● **STATED PROBLEM 1**:
Substitute "Chair" for "Chairperson" throughout the Hansard report from "Date: 13 October" to "Dolores Kelly (Chairperson)", and write out that passage with the change made.

── DOCUMENT SEGMENT

Official Report (Hansard)
Date: 13 October 2010
PDF version of this report (110.16 kb)
Employment (No. 2) Bill
13 October 2010
Members present for all or part of the proceedings:
Mrs Dolores Kelly (Chairperson)
Mr Jonathan Bell (Deputy Chairperson)
Mr Sydney Anderson
Mr Paul Butler
Rev Dr Robert Coulter
Mr Chris Lyttle
Mr David McClarty
Mrs Claire McGill
Mr Pat Ramsey
The Chairperson (Mrs D Kelly):
I know that some members are pushed for time. We plan to informally scrutinise the first two sections of the Bill, which includes the first 10 clauses. The Committee will receive two further briefings on the Bill. This is a preliminary and informal scrutiny of those clauses.
The Committee Clerk:
I want to stress that this is not the river of no return; it is just an informal look. We will try to get through the first 10 clauses, and we will not go any further. Any Bill is fairly hard to read. Therefore, I am going to give the background to each clause, and members can raise any issues that they may have.
The first clause is about the repeal of statutory grievance procedures, and it really does just that. It removes the statutory grievance procedures from statute. The current procedures require an employee to put a complaint in writing before bringing a tribunal complaint. They also require an adjustment of a tribunal award where an employee or employer has unreasonably failed to participate in a subsequent meeting or appeal. The removal of those takes that elaborate and deliberate process out of the way. The whole new focus is to try to bring dispute resolution in the workplace to the local level, where you would try to solve the dispute before you got into the whole written procedures and processes. The first clause removes what is already there so that a new system can be put in place.
Clause 2 is another repeal clause. It repeals article 16 of the Employment (Northern Ireland) Order 2003, which implies in every contract of employment a duty to observe the statutory dispute resolution procedures in circumstances specified by the Department. Effectively, we have removed the statutory procedure, and therefore we have to remove the instruction to employers that they have to use the statutory procedure.
An awful lot of this Bill is about taking away lots of things in different pieces of primary legislation to achieve something simple and straightforward. Unfortunately, that is part of the problem. A lot of laws and other things have to be dismantled before this law can go forward. Clause 2 takes out the mechanism where employers are forced to use the procedure that is being repealed. If, at any point, this becomes nonsensical, please stop me.
It is fair to comment that trade unions and the employers’ organisations largely support the legislation. It should not be controversial.
The Committee Clerk:
The Committee did about 18 months’ preparatory work before the Bill even came, and it has had sessions with the various groups and stakeholders.
There is currently provision for automatic extension, by three months, of time for lodging a tribunal claim where parties comply with the statutory dispute resolution procedures. Clause 3 repeals that. If we lose the procedures, we have to lose all the instructions to employers that go with those procedures. As I said for clause 2, if the procedures no longer exist, you cannot maintain the laws that are telling employers to enforce them. Again, it is just taking that out of law. The process is very technical and detailed but it needs to be done, otherwise we have random bits of law talking about procedures that no longer exist. It is just another clause that takes out those references from employment law.

────

● **STATED PROBLEM 2**:
Convert the records from the line with "pose: elev=263.5 azim=119.9" through the end of the records into a Markdown table with the columns Row and Line, numbering each line. Skip blank lines and leave the pictures out.

── RAW RECORDS

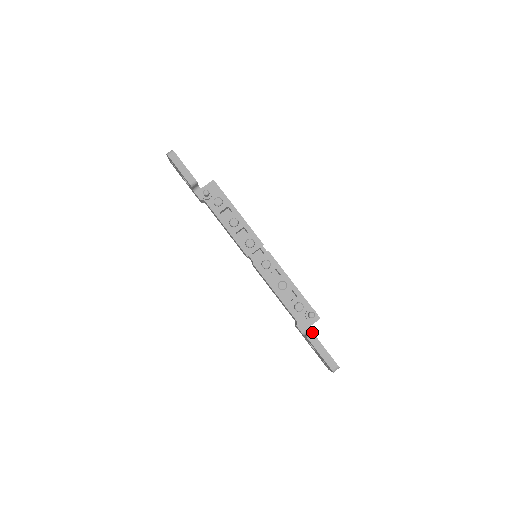
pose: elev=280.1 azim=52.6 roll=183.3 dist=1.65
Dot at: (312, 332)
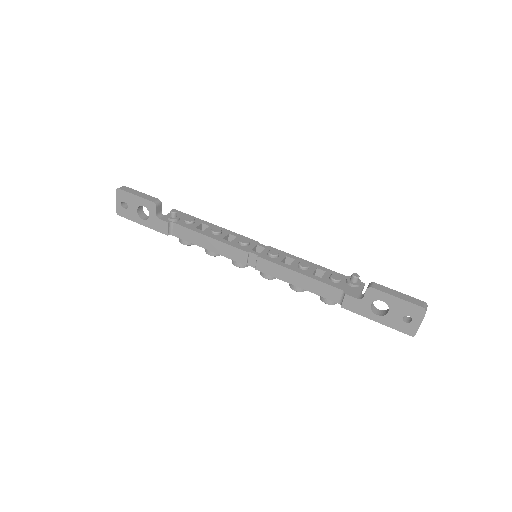
Dot at: occluded
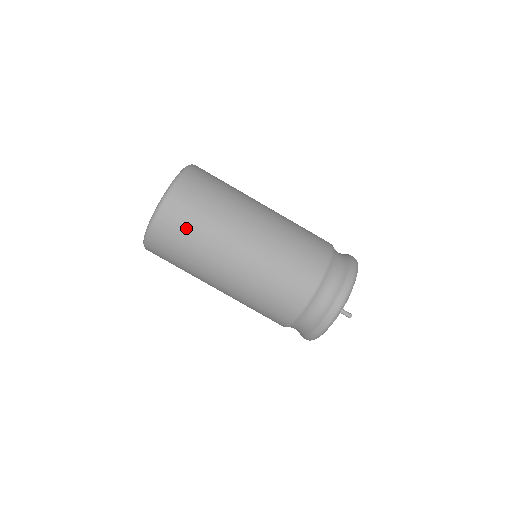
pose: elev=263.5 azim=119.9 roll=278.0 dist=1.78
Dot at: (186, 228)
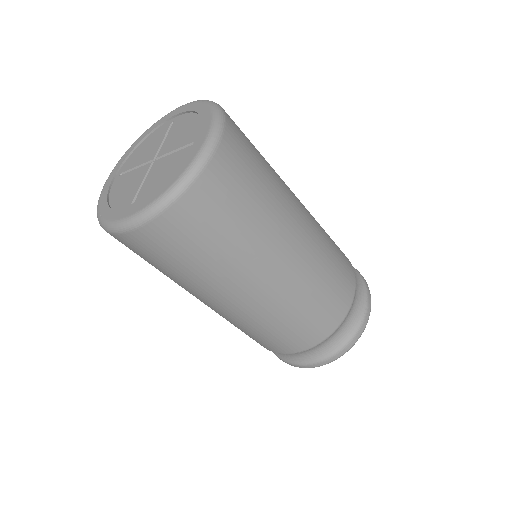
Dot at: (218, 226)
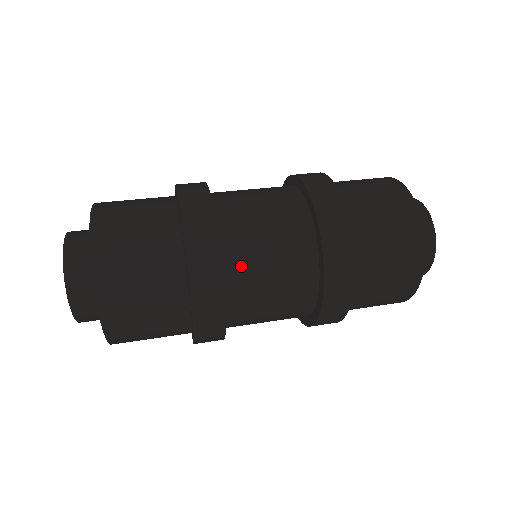
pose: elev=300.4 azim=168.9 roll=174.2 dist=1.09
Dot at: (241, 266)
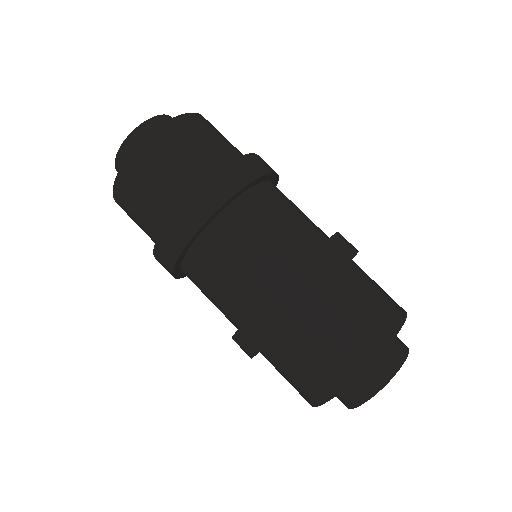
Dot at: (251, 209)
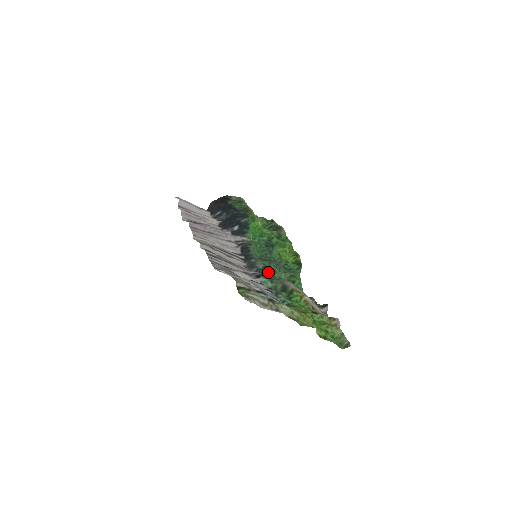
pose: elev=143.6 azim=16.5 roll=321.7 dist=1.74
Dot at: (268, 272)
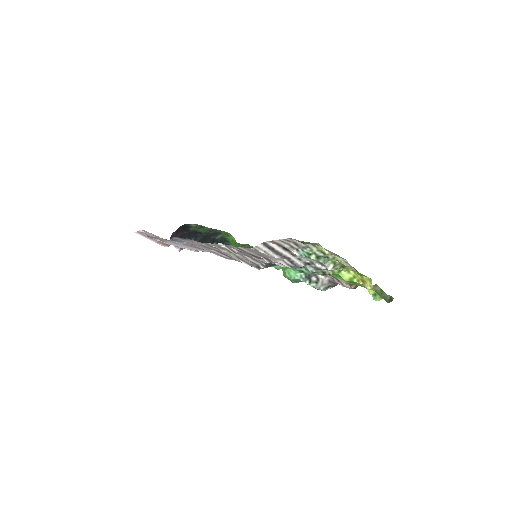
Dot at: occluded
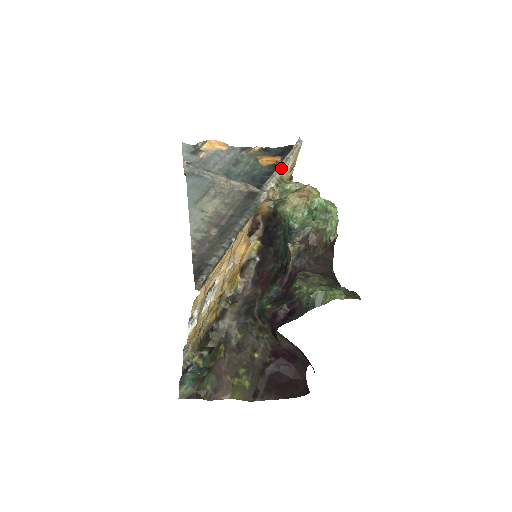
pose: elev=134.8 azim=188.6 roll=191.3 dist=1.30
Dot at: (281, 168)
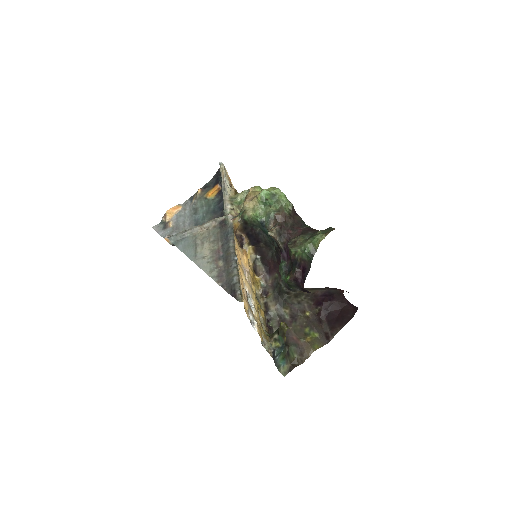
Dot at: (225, 192)
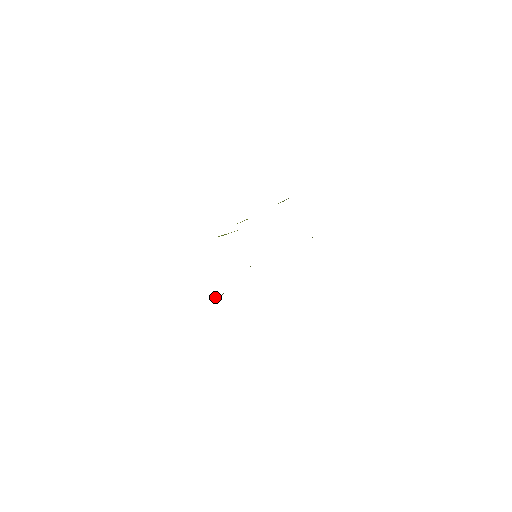
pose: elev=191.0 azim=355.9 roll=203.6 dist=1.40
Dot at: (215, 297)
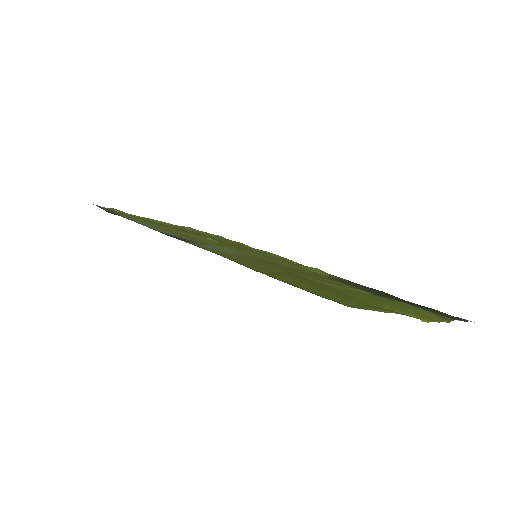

────

● **OUTPUT 1**:
Date: 13 October 2010
PDF version of this report (110.16 kb)
Employment (No. 2) Bill
13 October 2010
Members present for all or part of the proceedings:
Mrs Dolores Kelly (Chair)

● **OUTPUT 2**:
| Row | Line |
|---|---|
| 1 | pose: elev=263.5 azim=119.9 roll=278.0 dist=1.78 |
| 2 | Dot at: (186, 228) |
| 3 | Dot at: (218, 226) |
| 4 | pose: elev=300.4 azim=168.9 roll=174.2 dist=1.09 |
| 5 | Dot at: (241, 266) |
| 6 | Dot at: (251, 209) |
| 7 | pose: elev=143.6 azim=16.5 roll=321.7 dist=1.74 |
| 8 | Dot at: (268, 272) |
| 9 | Dot at: occluded |
| 10 | pose: elev=134.8 azim=188.6 roll=191.3 dist=1.30 |
| 11 | Dot at: (281, 168) |
| 12 | Dot at: (225, 192) |
| 13 | pose: elev=191.0 azim=355.9 roll=203.6 dist=1.40 |
| 14 | Dot at: (215, 297) |